The pair have accused the White House and CDC of pushing booster shots without supporting data, and are said to be frustrated that the CDC and their ACIP committee are involved in decisions that they think should be up to the Food and Drig Administration (FDA).
Marion Gruber is the director of the FDA’s Office of Vaccines Research & Review and has been with the agency for 32 years, whilst OVRR deputy director Phil Krause, has been at the FDA for more than a decade.
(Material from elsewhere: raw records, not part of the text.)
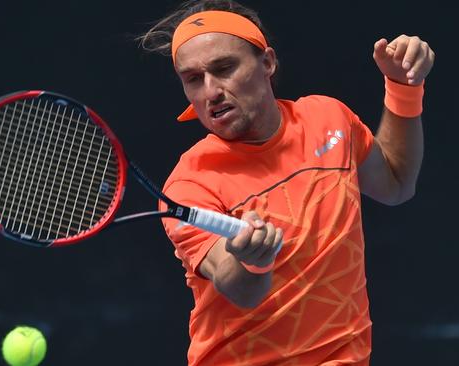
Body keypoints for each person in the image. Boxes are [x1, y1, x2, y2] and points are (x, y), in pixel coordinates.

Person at [137, 1, 435, 365]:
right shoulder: (188, 186)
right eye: (193, 79)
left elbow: (397, 183)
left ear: (267, 63)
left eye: (224, 68)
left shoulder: (329, 119)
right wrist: (253, 261)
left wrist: (404, 87)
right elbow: (241, 290)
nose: (211, 91)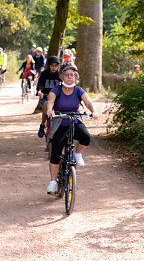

FDA’s former acting chief scientist Luciana Borio said on Twitter that the “FDA is losing two giants who helped bring us many safe and effective vaccines over decades of public service.”
The Director of Centre for Biologics Evaluation and Research sent a letter to FDA staff confirming the resignations in which he wrote that “It is with mixed feelings that I have the news of two retirements… Our search for the next office director will begin imminently”.
When asked about the departures during a briefing, White House COVID Response Team Coordinator Jeff Zients did not directly answer whether he was concerned the departures could affect the level of trust in the FDA’s process.
Zients said the White House was “grateful for the tireless work of the senior team and the whole staff at FDA”.
A source familiar with the situation at the FDA told CNN there have been frustrations within the agency when it comes to vaccines.
According to the source, one issue centers around concerns that the CDC and its advisory committee have swerved into the FDA’s lane when it comes to vaccines.
However, the largest issue seems to be that by setting a goal for boosters, the “White House is getting ahead of where the science is and prejudging what the FDA would say.”
Members of the CDC’s ACIP during a meeting Monday also voiced frustration with the Biden administration’s plan to begin rolling out Covid-19 vaccine boosters next month, arguing the announcement got ahead of federal regulators and could exacerbate vaccine hesitancy.
A presentation by Dr. Sara Oliver suggested the panel may limit its initial endorsement of extra shots to vulnerable groups and healthcare workers.
“That kind of opened the door to a lot of confusion,” said Dr. Sandra Adamson Fryhofer of the American Medical Association during the panel’s discussion of booster doses.
“Many, many, many” hospitals across the South have already begun administering third doses to their healthcare workers amid an explosion of Covid-19 cases linked to the Delta variant, said Helen Keipp Talbot, an ACIP committee member and associate professor of medicine at Vanderbilt University.
“I think since it was given with a date, many assumed that it was given a blessing by the White House and this was the next step,” Talbot said, adding that those providers have “now put themselves at risk” by immunising individuals outside FDA and CDC recommendations.